Question

If the work function of the metal is W and the frequency is $\nu$ , then there is no emission of photoelectrons if:
$\begin{aligned} & (A)v\langle \dfrac{W}{h} \\\ & (B)v\rangle \dfrac{W}{h} \\\ & (C)v\ge \dfrac{W}{h} \\\ & (D)v\le \dfrac{W}{h} \\\ \end{aligned}$

Answer 1

In photoelectric effect, the photoelectrons are emitted when light waves of certain wavelengths hit the metal surface. This energy should at least be greater than the work function of the metal used. So, in order to just stop the emission of photoelectrons, the incident energy should be just enough that the photoelectrons do not acquire any kinetic energy of their own.

Complete answer:
Let a light beam of frequency $v$ be struck on the metal surface used for photoelectric effect.
And, let the energy corresponding to this light beam be E. Then, E will be equal to:
$\Rightarrow E=hv$
Where, ‘h’ is the Planck’s constant.
Now, ideally for the emission of photoelectrons, we can write:
$\Rightarrow E=W+K.E.$
Where, K.E. is the kinetic energy of the emitted photoelectrons.
Now, in order to just stop the photoelectric emission, the photoelectrons should not move from their respective orbits in their respective atoms. That is, its velocity should be zero. This implies that the kinetic energy of the photoelectrons should be zero.
$\Rightarrow K.E.=0$
Now, if the energy provided to the atoms in the metal is just less than the work function of the metal, then we would get the limiting condition for no photoelectron emission. Mathematically, this could be written as:
$\begin{aligned} & \Rightarrow E\langle W \\\ & \Rightarrow hv\langle W \\\ & \therefore v\langle \dfrac{W}{h} \\\ \end{aligned}$
Hence, the condition for which, if the work function of the metal is W and the frequency is $\nu$ there is no emission of photoelectrons is $v\langle \dfrac{W}{h}$.

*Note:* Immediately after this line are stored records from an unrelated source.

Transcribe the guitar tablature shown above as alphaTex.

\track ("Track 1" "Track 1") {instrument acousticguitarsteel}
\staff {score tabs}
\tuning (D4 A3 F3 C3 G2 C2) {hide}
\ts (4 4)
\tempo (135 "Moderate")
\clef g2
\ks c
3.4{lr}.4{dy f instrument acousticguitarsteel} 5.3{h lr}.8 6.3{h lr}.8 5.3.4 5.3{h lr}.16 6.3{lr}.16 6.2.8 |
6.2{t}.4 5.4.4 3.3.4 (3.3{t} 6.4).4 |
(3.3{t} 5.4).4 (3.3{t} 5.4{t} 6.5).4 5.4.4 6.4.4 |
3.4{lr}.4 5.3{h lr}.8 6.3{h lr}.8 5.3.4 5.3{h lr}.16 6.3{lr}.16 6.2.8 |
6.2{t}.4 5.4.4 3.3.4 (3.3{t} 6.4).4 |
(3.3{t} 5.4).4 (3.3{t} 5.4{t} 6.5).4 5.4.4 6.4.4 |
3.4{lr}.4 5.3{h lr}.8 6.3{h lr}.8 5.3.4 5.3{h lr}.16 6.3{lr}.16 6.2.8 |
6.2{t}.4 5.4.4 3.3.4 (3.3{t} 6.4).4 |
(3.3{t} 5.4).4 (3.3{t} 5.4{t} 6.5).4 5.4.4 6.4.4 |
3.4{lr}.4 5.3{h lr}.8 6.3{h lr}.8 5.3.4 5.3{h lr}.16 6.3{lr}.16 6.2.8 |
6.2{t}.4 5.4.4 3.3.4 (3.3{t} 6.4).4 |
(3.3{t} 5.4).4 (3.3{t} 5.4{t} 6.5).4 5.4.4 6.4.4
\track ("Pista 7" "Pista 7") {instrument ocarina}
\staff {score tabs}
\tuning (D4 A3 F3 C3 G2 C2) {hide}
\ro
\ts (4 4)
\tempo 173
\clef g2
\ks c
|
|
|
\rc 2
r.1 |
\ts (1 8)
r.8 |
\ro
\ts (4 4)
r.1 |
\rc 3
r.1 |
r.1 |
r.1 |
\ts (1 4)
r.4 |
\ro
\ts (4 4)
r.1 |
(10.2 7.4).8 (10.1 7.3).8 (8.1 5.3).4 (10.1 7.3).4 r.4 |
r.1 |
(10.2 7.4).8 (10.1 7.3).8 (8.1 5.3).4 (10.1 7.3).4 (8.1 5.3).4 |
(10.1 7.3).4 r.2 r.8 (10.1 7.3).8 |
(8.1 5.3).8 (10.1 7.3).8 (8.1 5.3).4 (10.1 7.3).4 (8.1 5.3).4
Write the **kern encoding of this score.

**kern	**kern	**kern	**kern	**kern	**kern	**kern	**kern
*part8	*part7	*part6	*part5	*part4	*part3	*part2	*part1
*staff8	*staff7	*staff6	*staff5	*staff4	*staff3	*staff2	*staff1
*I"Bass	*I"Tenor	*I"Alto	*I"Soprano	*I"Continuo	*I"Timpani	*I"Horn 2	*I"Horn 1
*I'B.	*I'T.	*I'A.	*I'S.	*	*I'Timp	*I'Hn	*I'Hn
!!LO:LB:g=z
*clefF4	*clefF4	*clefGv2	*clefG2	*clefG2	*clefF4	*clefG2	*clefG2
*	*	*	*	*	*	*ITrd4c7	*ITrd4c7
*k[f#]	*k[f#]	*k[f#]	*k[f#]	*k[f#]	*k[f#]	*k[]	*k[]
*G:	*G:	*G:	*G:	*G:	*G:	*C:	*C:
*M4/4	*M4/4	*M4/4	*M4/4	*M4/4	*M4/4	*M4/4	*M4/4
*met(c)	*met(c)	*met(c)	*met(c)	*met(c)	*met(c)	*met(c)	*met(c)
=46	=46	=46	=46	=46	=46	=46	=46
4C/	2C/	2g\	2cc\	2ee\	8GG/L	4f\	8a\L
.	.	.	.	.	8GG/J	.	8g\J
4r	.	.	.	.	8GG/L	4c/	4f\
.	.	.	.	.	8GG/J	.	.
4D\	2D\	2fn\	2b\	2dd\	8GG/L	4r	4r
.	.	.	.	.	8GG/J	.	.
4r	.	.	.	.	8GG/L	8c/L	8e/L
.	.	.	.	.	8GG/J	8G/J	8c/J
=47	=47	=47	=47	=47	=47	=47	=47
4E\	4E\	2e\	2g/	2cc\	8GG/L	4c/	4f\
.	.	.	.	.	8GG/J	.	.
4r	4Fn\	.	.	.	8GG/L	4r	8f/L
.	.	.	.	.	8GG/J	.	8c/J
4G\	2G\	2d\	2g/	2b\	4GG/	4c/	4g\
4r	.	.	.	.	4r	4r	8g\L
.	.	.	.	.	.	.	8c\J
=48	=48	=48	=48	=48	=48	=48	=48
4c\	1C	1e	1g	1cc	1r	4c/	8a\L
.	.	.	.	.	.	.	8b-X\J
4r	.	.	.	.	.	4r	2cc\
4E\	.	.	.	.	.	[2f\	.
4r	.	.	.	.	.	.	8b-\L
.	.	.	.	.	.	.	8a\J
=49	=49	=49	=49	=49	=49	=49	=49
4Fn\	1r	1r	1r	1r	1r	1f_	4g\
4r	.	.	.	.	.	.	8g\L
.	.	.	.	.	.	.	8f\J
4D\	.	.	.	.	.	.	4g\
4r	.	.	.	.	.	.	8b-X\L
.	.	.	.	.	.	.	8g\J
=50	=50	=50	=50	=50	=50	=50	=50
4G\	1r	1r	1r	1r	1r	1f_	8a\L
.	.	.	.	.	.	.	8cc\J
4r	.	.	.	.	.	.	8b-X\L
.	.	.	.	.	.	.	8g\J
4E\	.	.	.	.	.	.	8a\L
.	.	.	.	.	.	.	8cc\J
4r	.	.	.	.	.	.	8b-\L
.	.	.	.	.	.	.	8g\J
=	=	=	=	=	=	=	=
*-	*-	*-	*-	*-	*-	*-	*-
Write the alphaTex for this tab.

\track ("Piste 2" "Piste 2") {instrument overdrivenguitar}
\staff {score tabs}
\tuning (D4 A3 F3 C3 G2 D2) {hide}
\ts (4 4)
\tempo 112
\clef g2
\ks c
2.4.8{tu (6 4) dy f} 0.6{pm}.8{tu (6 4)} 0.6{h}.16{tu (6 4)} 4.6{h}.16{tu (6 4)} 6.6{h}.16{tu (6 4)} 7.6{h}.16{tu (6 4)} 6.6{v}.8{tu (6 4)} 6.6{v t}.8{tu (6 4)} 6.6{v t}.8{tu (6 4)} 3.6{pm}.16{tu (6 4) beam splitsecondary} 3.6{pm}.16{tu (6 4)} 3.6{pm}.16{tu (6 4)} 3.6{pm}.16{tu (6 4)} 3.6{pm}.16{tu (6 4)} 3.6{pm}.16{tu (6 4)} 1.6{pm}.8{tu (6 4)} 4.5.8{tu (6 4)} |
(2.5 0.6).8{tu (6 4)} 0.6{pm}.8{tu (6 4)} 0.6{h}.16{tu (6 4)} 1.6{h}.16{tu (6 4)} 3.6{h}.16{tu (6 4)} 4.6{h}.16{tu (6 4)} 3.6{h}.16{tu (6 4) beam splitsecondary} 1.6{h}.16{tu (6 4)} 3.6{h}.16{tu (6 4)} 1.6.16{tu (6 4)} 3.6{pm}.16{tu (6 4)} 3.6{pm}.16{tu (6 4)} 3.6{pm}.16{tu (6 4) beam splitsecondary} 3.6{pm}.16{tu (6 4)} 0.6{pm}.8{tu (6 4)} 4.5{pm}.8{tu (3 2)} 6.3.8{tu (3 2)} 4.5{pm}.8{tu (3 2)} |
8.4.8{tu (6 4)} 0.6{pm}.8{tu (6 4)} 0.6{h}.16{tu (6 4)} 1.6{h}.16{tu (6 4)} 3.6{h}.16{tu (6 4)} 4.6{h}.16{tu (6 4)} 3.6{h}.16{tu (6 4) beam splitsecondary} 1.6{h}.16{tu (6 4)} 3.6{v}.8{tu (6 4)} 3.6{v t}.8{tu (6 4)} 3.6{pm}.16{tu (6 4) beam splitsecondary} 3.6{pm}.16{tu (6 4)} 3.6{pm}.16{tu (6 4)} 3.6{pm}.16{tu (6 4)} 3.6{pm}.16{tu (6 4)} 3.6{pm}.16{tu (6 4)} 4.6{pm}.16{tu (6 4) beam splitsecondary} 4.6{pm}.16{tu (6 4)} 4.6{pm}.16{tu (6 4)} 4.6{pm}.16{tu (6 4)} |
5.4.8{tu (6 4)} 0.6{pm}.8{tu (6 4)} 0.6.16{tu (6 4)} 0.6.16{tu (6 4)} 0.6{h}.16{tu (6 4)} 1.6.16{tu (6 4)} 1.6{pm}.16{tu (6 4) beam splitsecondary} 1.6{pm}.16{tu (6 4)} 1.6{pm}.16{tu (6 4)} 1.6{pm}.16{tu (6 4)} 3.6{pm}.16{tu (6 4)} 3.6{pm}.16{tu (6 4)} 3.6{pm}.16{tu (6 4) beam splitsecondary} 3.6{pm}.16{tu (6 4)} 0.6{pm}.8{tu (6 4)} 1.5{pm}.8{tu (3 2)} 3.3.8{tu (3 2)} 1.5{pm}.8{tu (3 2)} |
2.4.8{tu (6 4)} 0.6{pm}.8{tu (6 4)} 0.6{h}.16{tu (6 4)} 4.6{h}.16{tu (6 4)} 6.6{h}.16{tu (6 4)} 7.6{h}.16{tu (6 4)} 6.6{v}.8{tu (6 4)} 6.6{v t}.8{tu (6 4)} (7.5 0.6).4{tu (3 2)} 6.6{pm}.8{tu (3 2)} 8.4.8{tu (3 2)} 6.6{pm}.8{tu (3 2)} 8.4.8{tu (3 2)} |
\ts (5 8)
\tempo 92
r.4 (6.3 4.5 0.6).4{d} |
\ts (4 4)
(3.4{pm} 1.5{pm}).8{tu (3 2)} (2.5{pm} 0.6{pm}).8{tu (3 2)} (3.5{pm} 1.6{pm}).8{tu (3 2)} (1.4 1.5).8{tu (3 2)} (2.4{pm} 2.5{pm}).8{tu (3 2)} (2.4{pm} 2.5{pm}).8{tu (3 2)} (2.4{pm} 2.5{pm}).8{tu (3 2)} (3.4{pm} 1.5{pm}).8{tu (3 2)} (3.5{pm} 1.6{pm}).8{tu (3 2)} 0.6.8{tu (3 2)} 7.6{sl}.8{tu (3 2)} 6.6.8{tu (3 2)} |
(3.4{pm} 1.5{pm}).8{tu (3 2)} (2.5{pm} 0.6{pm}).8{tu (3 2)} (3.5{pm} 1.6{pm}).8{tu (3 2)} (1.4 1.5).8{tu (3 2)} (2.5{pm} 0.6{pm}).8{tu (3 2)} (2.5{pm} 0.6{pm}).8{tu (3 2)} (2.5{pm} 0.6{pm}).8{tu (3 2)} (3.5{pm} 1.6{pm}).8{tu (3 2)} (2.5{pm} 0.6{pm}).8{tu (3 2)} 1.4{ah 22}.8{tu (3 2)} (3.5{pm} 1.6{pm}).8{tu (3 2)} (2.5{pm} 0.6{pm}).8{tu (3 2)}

Hence, option (A) is the correct option.

Note:
We haven’t taken into consideration the less-than equal-to sign because, at that condition the photoelectrons have got just energy to escape. So, it would be ambiguous to comment in such a scenario. That is why we took only the less than sign which is totally valid for all the cases and has no ambiguity.